John Rood, the undersecretary of defense for policy, said in an AP interview Monday that adding the “low-yield” warhead, known as the W76-2, to submarines which tote Trident II ballistic missiles lowers the risk of nuclear war. He said the United States will continue its stated policy of using nuclear weapons only in “extraordinary circumstances.” He also said the warhead will help the United States dissuade Russia from risking launching a limited nuclear conflict.
“This supplemental capability strengthens deterrence and provides the United States a prompt, more survivable low-yield strategic weapon,” Rood said, adding that it supports the U.S. commitment to deter attacks against allies, and “demonstrates to potential adversaries that there is no advantage to limited nuclear employment because the United States can credibly and decisively respond to any threat scenario.”
Rood declined to provide details about the deployment, including when or where the deployment began; all details, he said, are classified secret.
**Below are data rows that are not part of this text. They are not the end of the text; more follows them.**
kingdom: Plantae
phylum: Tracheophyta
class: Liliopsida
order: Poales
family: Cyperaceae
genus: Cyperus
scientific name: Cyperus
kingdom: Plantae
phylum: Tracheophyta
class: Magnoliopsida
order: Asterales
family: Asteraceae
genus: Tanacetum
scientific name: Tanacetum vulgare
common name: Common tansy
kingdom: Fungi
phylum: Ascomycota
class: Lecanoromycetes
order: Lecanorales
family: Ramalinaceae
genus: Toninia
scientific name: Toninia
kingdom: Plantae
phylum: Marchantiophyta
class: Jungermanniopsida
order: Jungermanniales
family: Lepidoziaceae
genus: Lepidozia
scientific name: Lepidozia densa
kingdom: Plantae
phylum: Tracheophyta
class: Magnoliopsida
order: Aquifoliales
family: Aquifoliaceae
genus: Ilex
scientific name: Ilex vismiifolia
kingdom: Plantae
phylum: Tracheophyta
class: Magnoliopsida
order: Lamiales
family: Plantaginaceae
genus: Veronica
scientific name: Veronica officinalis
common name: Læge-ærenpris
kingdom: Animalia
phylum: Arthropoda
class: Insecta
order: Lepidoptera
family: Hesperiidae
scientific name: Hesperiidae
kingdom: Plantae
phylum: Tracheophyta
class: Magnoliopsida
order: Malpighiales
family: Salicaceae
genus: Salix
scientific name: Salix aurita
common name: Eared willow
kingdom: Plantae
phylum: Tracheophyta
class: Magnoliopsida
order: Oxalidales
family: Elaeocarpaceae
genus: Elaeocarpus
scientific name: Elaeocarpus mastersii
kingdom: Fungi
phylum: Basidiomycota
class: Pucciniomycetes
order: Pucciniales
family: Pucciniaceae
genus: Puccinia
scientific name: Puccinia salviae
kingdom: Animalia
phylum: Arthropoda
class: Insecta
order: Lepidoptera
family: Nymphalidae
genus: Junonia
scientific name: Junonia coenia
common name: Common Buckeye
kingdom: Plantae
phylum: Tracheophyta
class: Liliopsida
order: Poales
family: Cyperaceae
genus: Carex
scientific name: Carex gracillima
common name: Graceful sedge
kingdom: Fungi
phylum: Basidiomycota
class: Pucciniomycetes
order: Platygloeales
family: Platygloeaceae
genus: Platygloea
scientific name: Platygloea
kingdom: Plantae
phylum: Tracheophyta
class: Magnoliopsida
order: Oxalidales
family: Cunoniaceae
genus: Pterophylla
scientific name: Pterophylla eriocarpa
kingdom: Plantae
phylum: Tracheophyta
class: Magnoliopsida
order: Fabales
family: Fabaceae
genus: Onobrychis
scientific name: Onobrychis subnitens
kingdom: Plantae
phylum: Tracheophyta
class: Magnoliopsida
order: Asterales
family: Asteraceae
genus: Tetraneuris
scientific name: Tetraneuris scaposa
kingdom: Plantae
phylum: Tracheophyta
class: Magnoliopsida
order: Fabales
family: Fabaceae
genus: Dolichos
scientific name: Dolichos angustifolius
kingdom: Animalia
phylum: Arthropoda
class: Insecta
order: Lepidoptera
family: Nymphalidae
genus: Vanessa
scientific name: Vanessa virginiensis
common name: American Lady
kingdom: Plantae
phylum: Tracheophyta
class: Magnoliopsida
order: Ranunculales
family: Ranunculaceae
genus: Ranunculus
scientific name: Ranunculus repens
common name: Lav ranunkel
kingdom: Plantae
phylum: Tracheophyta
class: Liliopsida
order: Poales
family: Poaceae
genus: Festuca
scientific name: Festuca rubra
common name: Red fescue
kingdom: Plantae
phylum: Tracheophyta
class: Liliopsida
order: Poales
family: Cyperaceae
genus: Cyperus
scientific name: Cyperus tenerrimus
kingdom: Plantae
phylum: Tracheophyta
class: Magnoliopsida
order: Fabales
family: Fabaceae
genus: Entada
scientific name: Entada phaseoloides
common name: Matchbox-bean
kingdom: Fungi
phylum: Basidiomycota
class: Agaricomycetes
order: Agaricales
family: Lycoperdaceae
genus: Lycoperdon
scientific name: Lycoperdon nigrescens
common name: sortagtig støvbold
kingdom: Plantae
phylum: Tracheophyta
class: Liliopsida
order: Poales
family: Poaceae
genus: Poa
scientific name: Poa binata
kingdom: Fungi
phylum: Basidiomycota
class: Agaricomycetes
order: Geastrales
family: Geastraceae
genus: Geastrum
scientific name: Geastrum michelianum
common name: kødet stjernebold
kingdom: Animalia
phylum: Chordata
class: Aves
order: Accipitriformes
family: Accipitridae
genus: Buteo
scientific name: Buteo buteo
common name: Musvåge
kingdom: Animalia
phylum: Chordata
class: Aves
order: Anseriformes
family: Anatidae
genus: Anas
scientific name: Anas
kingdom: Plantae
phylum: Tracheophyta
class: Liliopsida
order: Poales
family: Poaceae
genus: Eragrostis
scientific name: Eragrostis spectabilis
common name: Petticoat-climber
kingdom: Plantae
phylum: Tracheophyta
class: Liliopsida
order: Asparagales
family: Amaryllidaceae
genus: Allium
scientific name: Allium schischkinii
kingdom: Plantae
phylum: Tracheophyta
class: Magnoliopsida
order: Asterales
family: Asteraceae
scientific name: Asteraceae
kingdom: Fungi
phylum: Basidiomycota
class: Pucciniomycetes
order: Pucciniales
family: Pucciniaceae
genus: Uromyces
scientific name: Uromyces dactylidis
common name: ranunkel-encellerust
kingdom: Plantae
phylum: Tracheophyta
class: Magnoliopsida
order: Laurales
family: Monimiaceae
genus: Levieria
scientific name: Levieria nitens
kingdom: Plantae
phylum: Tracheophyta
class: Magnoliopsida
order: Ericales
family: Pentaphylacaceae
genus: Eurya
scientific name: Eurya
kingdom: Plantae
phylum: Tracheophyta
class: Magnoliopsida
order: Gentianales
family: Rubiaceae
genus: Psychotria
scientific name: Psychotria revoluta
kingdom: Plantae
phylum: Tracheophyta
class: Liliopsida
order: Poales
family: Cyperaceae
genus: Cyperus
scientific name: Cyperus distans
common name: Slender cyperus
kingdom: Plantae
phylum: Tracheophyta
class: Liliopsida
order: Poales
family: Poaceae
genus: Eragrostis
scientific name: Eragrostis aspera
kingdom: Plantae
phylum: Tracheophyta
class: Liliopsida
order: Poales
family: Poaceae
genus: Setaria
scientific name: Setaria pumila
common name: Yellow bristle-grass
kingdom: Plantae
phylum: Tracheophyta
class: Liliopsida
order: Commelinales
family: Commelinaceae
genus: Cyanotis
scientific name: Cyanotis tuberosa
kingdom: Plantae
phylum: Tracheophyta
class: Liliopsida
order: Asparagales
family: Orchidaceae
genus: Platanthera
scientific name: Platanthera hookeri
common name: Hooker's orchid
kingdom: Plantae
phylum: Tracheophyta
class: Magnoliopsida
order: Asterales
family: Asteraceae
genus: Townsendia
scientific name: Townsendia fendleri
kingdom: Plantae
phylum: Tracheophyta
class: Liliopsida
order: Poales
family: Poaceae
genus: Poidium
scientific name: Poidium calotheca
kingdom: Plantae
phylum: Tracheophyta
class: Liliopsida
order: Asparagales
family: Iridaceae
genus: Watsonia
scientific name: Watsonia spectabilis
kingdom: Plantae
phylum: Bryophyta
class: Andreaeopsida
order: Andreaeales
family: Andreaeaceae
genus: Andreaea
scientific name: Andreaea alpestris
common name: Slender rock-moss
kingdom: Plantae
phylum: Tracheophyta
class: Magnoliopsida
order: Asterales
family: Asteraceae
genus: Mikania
The deployment was reported last week by the Federation of American Scientists, citing anonymous sources and reporting that it was believed to have begun in the final weeks of 2019 with an Atlantic deployment of the USS Tennessee.
Adding the W76-2 fits President Donald Trump’s stated interest in beefing up the nuclear arsenal, although he has not commented on this specific weapon. His administration is committed to a broader, costly modernization of the nuclear force.
The essence of critics’ argument against the low-yield weapon is that it makes the world less safe because it offers decision-makers another option for using a nuclear weapon in a conflict that could then escalate to a full-blown nuclear war. They also contend that lower-yield air-launched nuclear weapons already in the U.S. arsenal make the W76-2 redundant.
Rood, however, said the submarine-launched low-yield missile is important because it can more reliably penetrate air defenses than could an airplane armed with nuclear weapons.
The W76-2 is the Trump administration’s answer to what it calls a Russian misconception of an exploitable “gap” in U.S. nuclear capabilities. By deploying missiles at sea with a lower nuclear yield, or destructive power, the administration aims to dissuade Moscow from thinking it could “win” a war in Europe, for example, by firing its own low-yield nuclear weapon first, forcing Washington and its NATO allies to either commit to full-scale nuclear war or capitulate.
The yield, or destructive power, of the W76-2 is classified. Experts say it may be about 5 kilotons, or roughly one-third the destructive power of the “Little Boy” nuclear bomb the United States dropped on Hiroshima, Japan, in the final days of World War II, killing tens of thousands of people. By comparison, the missile that has been deploying aboard strategic submarines for decades has carried the 90-kiloton W76 warhead and the 475-kiloton W88 warhead.